══ Supplied text

[Ovmsdev] CAN drivers: fix & harmonize frame transmission failure handling

Sun Jan 10 02:11:57 HKT 2021

Michael,

Do you know if anyone is tracking your changes for the Tesla Roadster
to make any changes that are necessary or appropriate?  I am not at
all familiar with that part of the code.

                                                        -- Steve

On Sat, 9 Jan 2021, Michael Balzer wrote:

> I've just pushed the two poller extensions described before:
>
> 1. If some TxCallback has been registered, either globally or on the
>    frame, the CAN framework now won't add an extra error status log
>    entry on TX failure. If you need to see/log these, activate a CAN
>    logger capable of catching TX failures, e.g. "can log start monitor
>    crtd", and look for "TX_Fail" entries. With a registered TxCallback,
>    during normal operation you will only see error level log entries
>    from TX failures when the CAN framework encounters a bus error
>    condition. "Ping" frames/requests sent while the error state is
>    active won't produce standard log entries.

════
══ Study material

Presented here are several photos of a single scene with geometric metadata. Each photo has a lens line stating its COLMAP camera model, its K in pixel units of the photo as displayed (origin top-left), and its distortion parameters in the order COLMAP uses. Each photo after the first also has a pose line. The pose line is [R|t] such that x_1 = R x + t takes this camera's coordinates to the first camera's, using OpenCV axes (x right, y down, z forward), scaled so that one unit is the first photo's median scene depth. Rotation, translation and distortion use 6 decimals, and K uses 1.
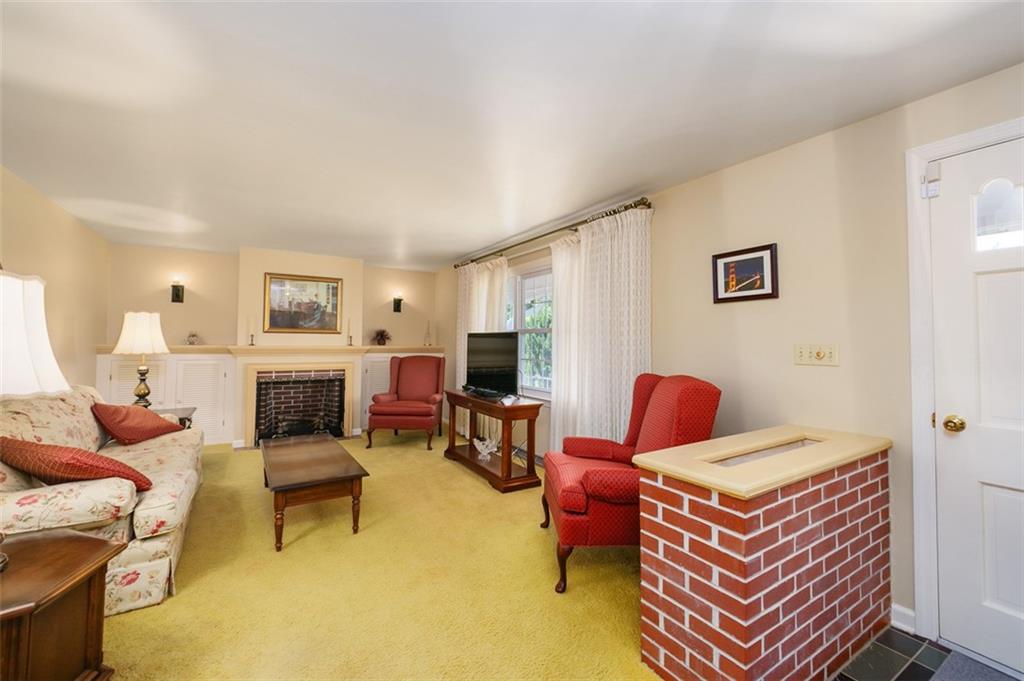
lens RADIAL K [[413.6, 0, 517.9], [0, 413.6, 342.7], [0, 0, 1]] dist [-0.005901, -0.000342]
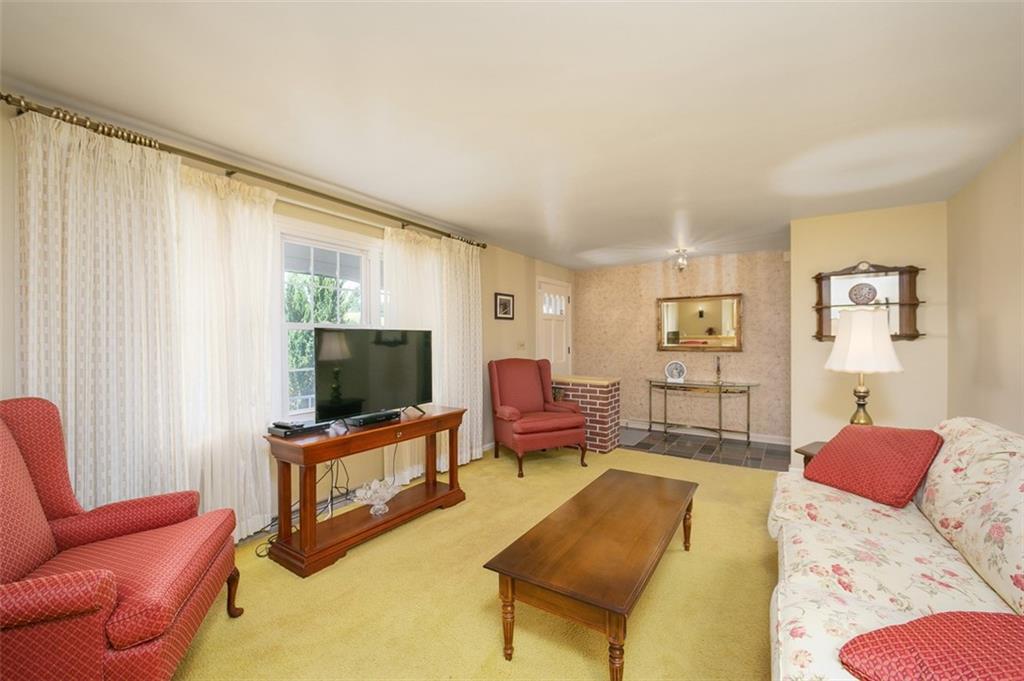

════
══ Study material

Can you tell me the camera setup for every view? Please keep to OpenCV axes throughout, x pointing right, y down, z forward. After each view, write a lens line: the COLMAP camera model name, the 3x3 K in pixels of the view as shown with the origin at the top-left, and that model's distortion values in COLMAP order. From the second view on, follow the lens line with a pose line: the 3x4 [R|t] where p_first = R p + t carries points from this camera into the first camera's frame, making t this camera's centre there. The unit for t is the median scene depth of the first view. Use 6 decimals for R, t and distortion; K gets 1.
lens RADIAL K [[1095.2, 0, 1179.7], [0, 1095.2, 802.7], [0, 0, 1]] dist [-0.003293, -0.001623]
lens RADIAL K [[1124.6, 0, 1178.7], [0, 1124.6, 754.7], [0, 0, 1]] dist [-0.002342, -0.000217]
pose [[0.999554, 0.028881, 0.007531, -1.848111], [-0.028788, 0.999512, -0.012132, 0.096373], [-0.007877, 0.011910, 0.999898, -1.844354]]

════

**Instructions to follow:**
In the mailing-list message about CAN frame transmission failure handling, which entries should you look for in a CAN logger to see TX failures?

**Exercise response:**
"TX_Fail" entries.